Toute droit sortie de Sex and the City, Sarah Jessica Parker arbore tailleur noir, chaussures à talons et petit air pincé pour participer au premier Noël dans la famille de son fiancé, Everett Stone. La bulle est chaleureuse, drôle, sensible, bref, totalement opposée à la personnalité et au mode de vie de Meredith. Le thème de la famille cocon un peu fermée sur elle-même est plutôt bien traité, mais on regrette parfois que l’émotion soit là pour pallier les manques de la mise en scène et du scénario.
Elle fait ses courses au téléphone, elle conduit au téléphone, elle assure de son amour au téléphone. Meredith ne communique donc pas avec l’extérieur. Elle vit dans un monde professionnel qui exclut l’intime, qui renvoie les serments que son (pâle) amoureux attend aux calendes grecques. Sa famille à lui ne vit que par l’intime : elle s’est construite une maison, toute aussi protégée d’autrui que Meredith, enfermée entre les sapins qui ornent un jardin sympathique au demeurant, chaleureuse en dedans malgré le tapis de neige de saison. La réussite de ce film est justement le parallèle de deux enfermements opposés qui se rapprochent en tentant de détruire les barrières culturelles qui les séparent. Dans son apparente froideur coincée, la nouvelle fiancée du fils prodigue attend que quelque chose lui arrive vraiment, qu’elle-même puisse tordre un brin le chignon qui fige ses traits. La famille Stone, quant à elle, est repliée dans sa tendresse, sa confiance : la gentillesse n’existe pourtant que pour le groupe.
Bien qu’Esprit de famille ait tout de la comédie sentimentale de fin d’année, le thème de la famille était au départ abordé de façon originale. Il y a, certes, l’image de la tribu et de son cortège, un Noir, un homosexuel, un sourd-muet, une adolescente mal dans sa peau qui fait payer à l’étrangère son propre mal de vivre, une mère malade en sursis… on en passe et des meilleures. Mais sous ce vernis de famille formidable se cachent les choses qu’on ne dit pas, qu’on garde pour soi ou dont on a peur, se cache un équilibre précaire que la perfection ne réussit pas toujours à masquer. Le film a donc le mérite de s’être attaqué aux défauts d’un groupe a priori enviable.
Simples, mais plutôt rythmées, les premières séquences ne sont ainsi pas désagréables à regarder : on parle vite, on oublie vite aussi ce que chacun dit. La caméra de Thomas Bezucha est alerte, s’entiche même de quelques travellings gracieux, et assume parfaitement son statut de comédie légère et bien ficelée.
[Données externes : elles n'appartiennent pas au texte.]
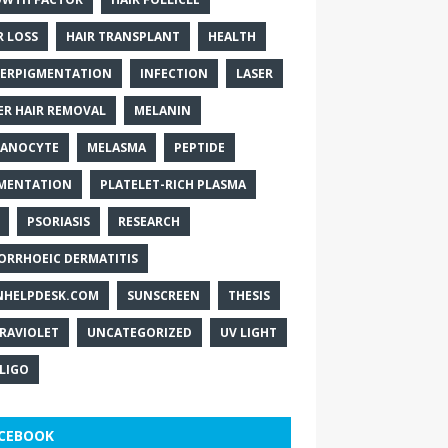
R LOSS
HAIR TRANSPLANT
HEALTH
ERPIGMENTATION
INFECTION
LASER
ER HAIR REMOVAL
MELANIN
ANOCYTE
MELASMA
PEPTIDE
MENTATION
PLATELET-RICH PLASMA
PSORIASIS
RESEARCH
ORRHOEIC DERMATITIS
NHELPDESK.COM
SUNSCREEN
THESIS
RAVIOLET
UNCATEGORIZED
UV LIGHT
ILIGO
CEBOOK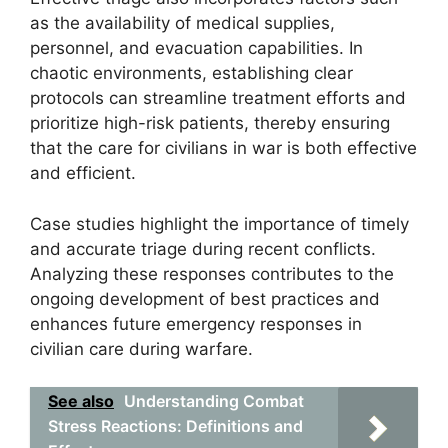
as the availability of medical supplies,
personnel, and evacuation capabilities. In
chaotic environments, establishing clear
protocols can streamline treatment efforts and
prioritize high-risk patients, thereby ensuring
that the care for civilians in war is both effective
and efficient.
Case studies highlight the importance of timely
and accurate triage during recent conflicts.
Analyzing these responses contributes to the
ongoing development of best practices and
enhances future emergency responses in
civilian care during warfare.
See also
Understanding Combat
Stress Reactions: Definitions and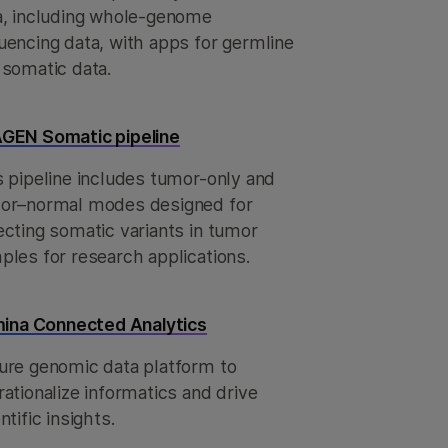
a, including whole-genome
uencing data, with apps for germline
 somatic data.
GEN Somatic pipeline
s pipeline includes tumor-only and
or–normal modes designed for
ecting somatic variants in tumor
ples for research applications.
umina Connected Analytics
ure genomic data platform to
ationalize informatics and drive
ntific insights.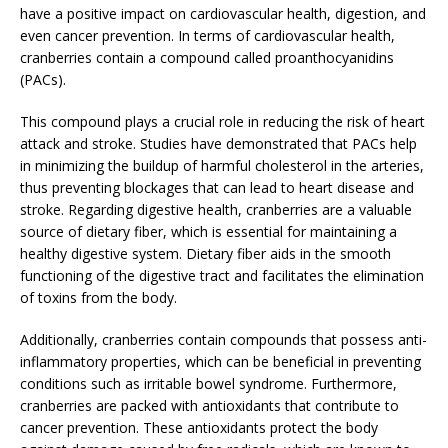
have a positive impact on cardiovascular health, digestion, and
even cancer prevention. In terms of cardiovascular health,
cranberries contain a compound called proanthocyanidins
(PACs).
This compound plays a crucial role in reducing the risk of heart
attack and stroke. Studies have demonstrated that PACs help
in minimizing the buildup of harmful cholesterol in the arteries,
thus preventing blockages that can lead to heart disease and
stroke. Regarding digestive health, cranberries are a valuable
source of dietary fiber, which is essential for maintaining a
healthy digestive system. Dietary fiber aids in the smooth
functioning of the digestive tract and facilitates the elimination
of toxins from the body.
Additionally, cranberries contain compounds that possess anti-
inflammatory properties, which can be beneficial in preventing
conditions such as irritable bowel syndrome. Furthermore,
cranberries are packed with antioxidants that contribute to
cancer prevention. These antioxidants protect the body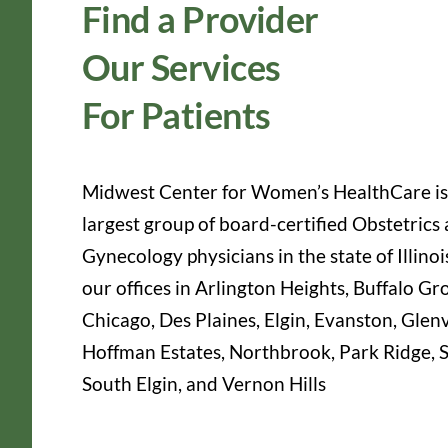
Find a Provider
Our Services
For Patients
Midwest Center for Women’s HealthCare is
largest group of board-certified Obstetrics
Gynecology physicians in the state of Illinoi
our offices in Arlington Heights, Buffalo Gr
Chicago, Des Plaines, Elgin, Evanston, Glen
Hoffman Estates, Northbrook, Park Ridge, S
South Elgin, and Vernon Hills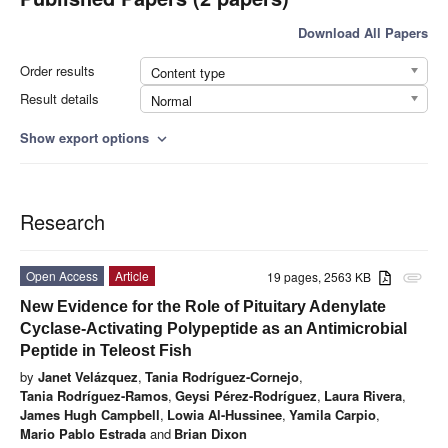
Download All Papers
Order results
Content type
Result details
Normal
Show export options
expand_more
Research
Open Access
Article
19 pages, 2563 KB
attachment
New Evidence for the Role of Pituitary Adenylate
Cyclase-Activating Polypeptide as an Antimicrobial
Peptide in Teleost Fish
by
Janet Velázquez
,
Tania Rodríguez-Cornejo
,
Tania Rodríguez-Ramos
,
Geysi Pérez-Rodríguez
,
Laura Rivera
,
James Hugh Campbell
,
Lowia Al-Hussinee
,
Yamila Carpio
,
Mario Pablo Estrada
and
Brian Dixon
La distribution, ni révolutionnaire ni honteuse, ne constitue pas non plus un poids : certes, les personnages caricaturaux ne manquent pas de frapper le spectateur ; mais si Sarah Jessica Parker remplit sans originalité son rôle, elle le sert malgré tout. On regrette parfois l’absence d’une Emma Thompson qui aurait sans doute donné plus de corps et de saveur au personnage de la mère que joue Diane Keaton. Les fils de la famille passent aussi agréablement, même s’ils restent pour la plupart assez transparents. On compte cependant une apparition : celle de Claire Danes, dont le personnage de Julie, la sœur de Meredith, cousu de fil blanc, n’empêche pas à l’actrice de nous rendre heureux de la revoir. Elle est belle, elle est souriante, et tient le rôle le plus important du film : celui du lien entre les deux clans opposés.
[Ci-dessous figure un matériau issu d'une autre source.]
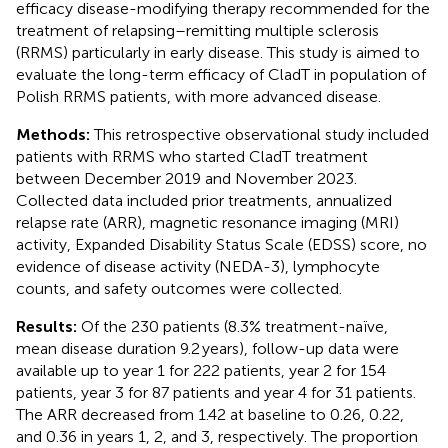
efficacy disease-modifying therapy recommended for the
treatment of relapsing–remitting multiple sclerosis
(RRMS) particularly in early disease. This study is aimed to
evaluate the long-term efficacy of CladT in population of
Polish RRMS patients, with more advanced disease.
Methods:
This retrospective observational study included
patients with RRMS who started CladT treatment
between December 2019 and November 2023.
Collected data included prior treatments, annualized
relapse rate (ARR), magnetic resonance imaging (MRI)
activity, Expanded Disability Status Scale (EDSS) score, no
evidence of disease activity (NEDA-3), lymphocyte
counts, and safety outcomes were collected.
Results:
Of the 230 patients (8.3% treatment-naïve,
mean disease duration 9.2 years), follow-up data were
available up to year 1 for 222 patients, year 2 for 154
patients, year 3 for 87 patients and year 4 for 31 patients.
The ARR decreased from 1.42 at baseline to 0.26, 0.22,
and 0.36 in years 1, 2, and 3, respectively. The proportion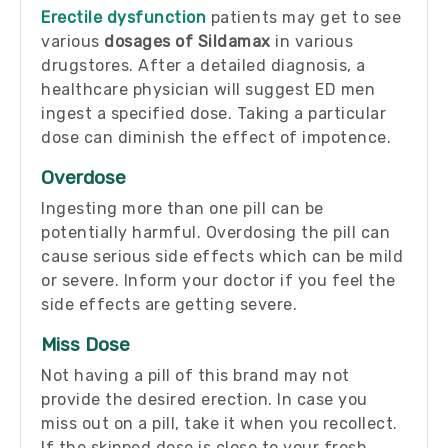
Erectile dysfunction
patients may get to see
various
dosages of Sildamax
in various
drugstores. After a detailed diagnosis, a
healthcare physician will suggest ED men
ingest a specified dose. Taking a particular
dose can diminish the effect of impotence.
Overdose
Ingesting more than one pill can be
potentially harmful. Overdosing the pill can
cause serious side effects which can be mild
or severe. Inform your doctor if you feel the
side effects are getting severe.
Miss Dose
Not having a pill of this brand may not
provide the desired erection. In case you
miss out on a pill, take it when you recollect.
If the skipped dose is close to your fresh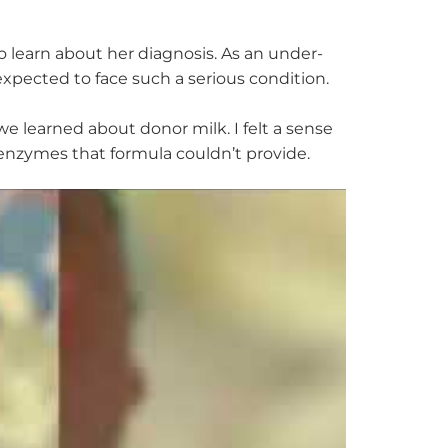
o learn about her diagnosis. As an under-
xpected to face such a serious condition.
 learned about donor milk. I felt a sense
e enzymes that formula
couldn’t
provide.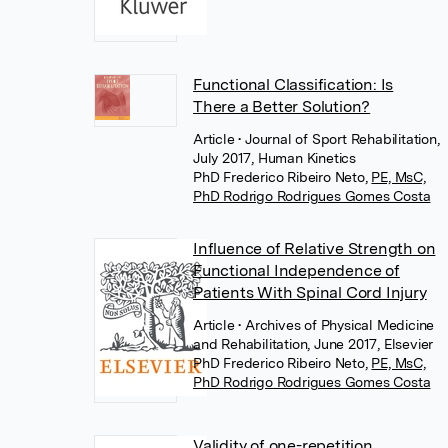
Functional Classification: Is
There a Better Solution?
Article
• Journal of Sport Rehabilitation,
July 2017, Human Kinetics
PhD Frederico Ribeiro Neto
,
PE, MsC,
PhD Rodrigo Rodrigues Gomes Costa
Influence of Relative Strength on
Functional Independence of
Patients With Spinal Cord Injury
Article
• Archives of Physical Medicine
and Rehabilitation, June 2017, Elsevier
PhD Frederico Ribeiro Neto
,
PE, MsC,
PhD Rodrigo Rodrigues Gomes Costa
Validity of one-repetition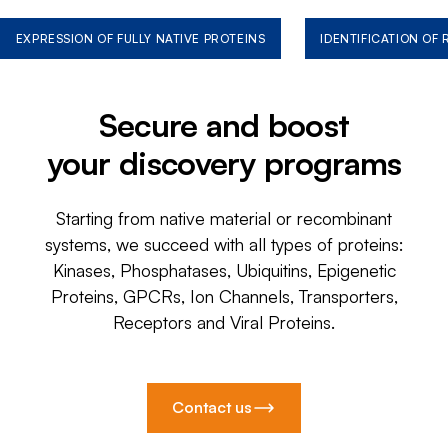
EXPRESSION OF FULLY NATIVE PROTEINS
IDENTIFICATION OF
Secure and boost
your discovery programs
Starting from native material or recombinant
systems, we succeed with all types of proteins:
Kinases, Phosphatases, Ubiquitins, Epigenetic
Proteins, GPCRs, Ion Channels, Transporters,
Receptors and Viral Proteins.
Contact us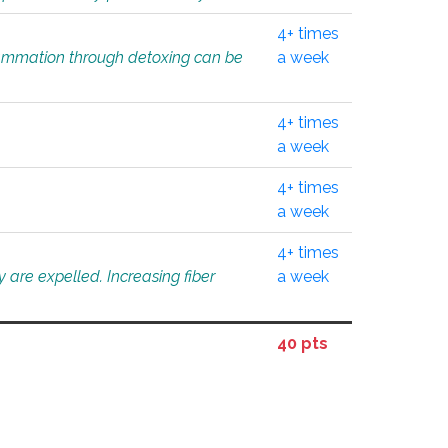
4+ times
flammation through detoxing can be
a week
4+ times
a week
4+ times
a week
4+ times
 are expelled. Increasing fiber
a week
40 pts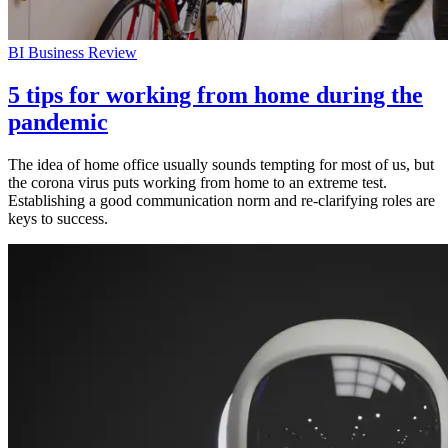
BI Business Review
5 tips for working from home during the
pandemic
The idea of home office usually sounds tempting for most of us, but
the corona virus puts working from home to an extreme test.
Establishing a good communication norm and re-clarifying roles are
keys to success.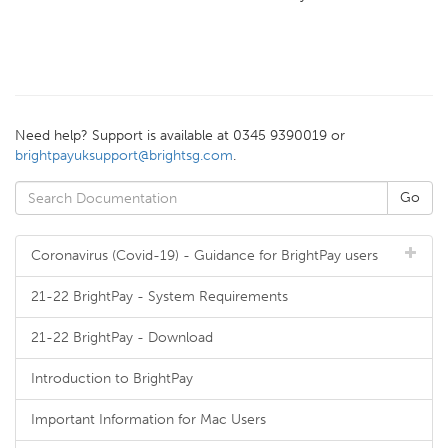
Need help? Support is available at 0345 9390019 or
brightpayuksupport@brightsg.com
.
Coronavirus (Covid-19) - Guidance for BrightPay users
21-22 BrightPay - System Requirements
21-22 BrightPay - Download
Introduction to BrightPay
Important Information for Mac Users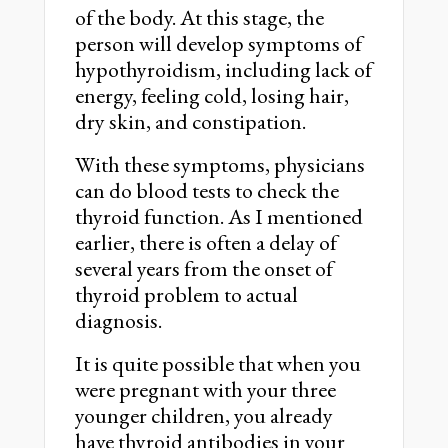
of the body. At this stage, the
person will develop symptoms of
hypothyroidism, including lack of
energy, feeling cold, losing hair,
dry skin, and constipation.
With these symptoms, physicians
can do blood tests to check the
thyroid function. As I mentioned
earlier, there is often a delay of
several years from the onset of
thyroid problem to actual
diagnosis.
It is quite possible that when you
were pregnant with your three
younger children, you already
have thyroid antibodies in your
Le seul problème est la progressive chute du film dans le sentimentalisme : au lieu de poursuivre dans l’analyse de la famille, le réalisateur a choisi de montrer les personnages se révélant à eux-mêmes en un coup de baguette magique, tombant amoureux pour la plupart, pleurant à chaudes larmes devant Judy Garland (ah ! les soirées de Noël devant Meet Me in Saint-Louis !). Ils finiront tous ensemble mais en ayant changé de mentalité, en ayant accepté la différence, la faiblesse. Le vernis, fond scénaristique du début, devient la forme de la fin du film. À l’invitation à la danse des premiers plans succèdent les gros plans insistants, les phrases dégoulinantes de sucreries et un dénouement heureux, convenable, convenu. Les beaux sentiments se sont faits bons. On le regrette, car, en période de fêtes, il ne faut pas bouder ces plaisirs de midinette. Mais celui-là ne tient pas tout à fait ses promesses.